HPB aims to get 20 per cent of food outlets to make the switch by 2020.

But for these eateries, taste is key. "I've already tried other types of oil and my food does not taste as good," said Mr Ng Nang Lik, 52. The hawker uses coconut oil, which he says makes the fried doughsticks he sells more fragrant.

Mr T. C. Ho, assistant director for sales and marketing at Peach Garden, said: "We need to do tests and see if the new oil would affect the flavour of our stir-fried and deep fried dishes."

Price is another factor. HPB said it plans to absorb the price difference between palm oil and the new canola mix. But details on the exact pricing are still in the works.
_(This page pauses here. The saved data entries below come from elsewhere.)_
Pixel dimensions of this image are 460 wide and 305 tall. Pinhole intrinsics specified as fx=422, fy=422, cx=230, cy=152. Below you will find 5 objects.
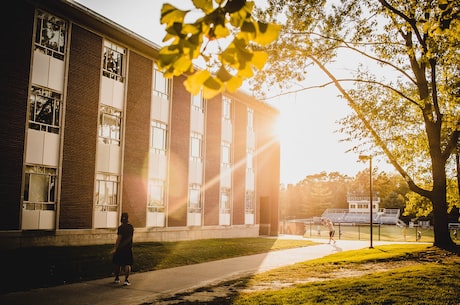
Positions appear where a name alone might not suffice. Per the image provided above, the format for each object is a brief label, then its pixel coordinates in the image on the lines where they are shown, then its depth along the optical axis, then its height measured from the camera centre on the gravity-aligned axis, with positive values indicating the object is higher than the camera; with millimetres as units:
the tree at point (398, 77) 15617 +5110
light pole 18223 +1928
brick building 17531 +2962
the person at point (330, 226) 28125 -1678
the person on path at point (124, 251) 11133 -1452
"For us, every single penny counts," said Ms Hawa Kader, 37, who sells Indian Muslim food. "I will consider switching only if the new oil is cheaper," she added. Ms Kader currently uses a vegetable oil which costs about $28 for 17 litres.

Almost 500 hawkers and restaurants are already using a healthier palm-soya oil mix subsidised by HPB, said wholesaler Jia Jia Wang, which supplies this type of oil.

Hawker Mohammad Ismail, 31, however, said he will not be switching to a new oil any time soon.

"I won't change to the new blend because the oil that I'm using now already has a 'chop'," he said, referring to HPB's healthier choice symbol.

HPB said in addition to the canola mix, it will also encourage the use of soya, sunflower and rice bran oils, which have lower levels of saturated fat.

Several hawkers and chefs also raised concerns about the new oil's smoking point and durability.

"We don't want burnt oil to affect the taste of our food," said Mr Sufian Zain, 36, head chef at Restaurant Ember, which serves European cuisine.

The new suppliers must also be able to deliver on demand. "My supplier can deliver oil to me whenever I need it. I'm not sure if the new supplier will do that," said vegetarian food hawker, Mr Tan Sew Sung, 73.

Despite reservations, hawkers and restaurants said they are willing to give the healthier oil a try.

HPB chief executive Zee Yoong Kang has said tests have shown that people cannot taste the difference when palm oil is replaced with the healthier mix.

But hawkers and restaurant chefs said the best way to convince them is by giving them free samples. "I'll have to try the new oil before I introduce it to my customers. Taste is everything," said Ms Ong Poh Kee, 43, a hawker who sells Nonya food.

Chicken rice seller Niven Leong, 54, said he will consider switching from groundnut oil to the new mix. "It's a healthier option after all," he added.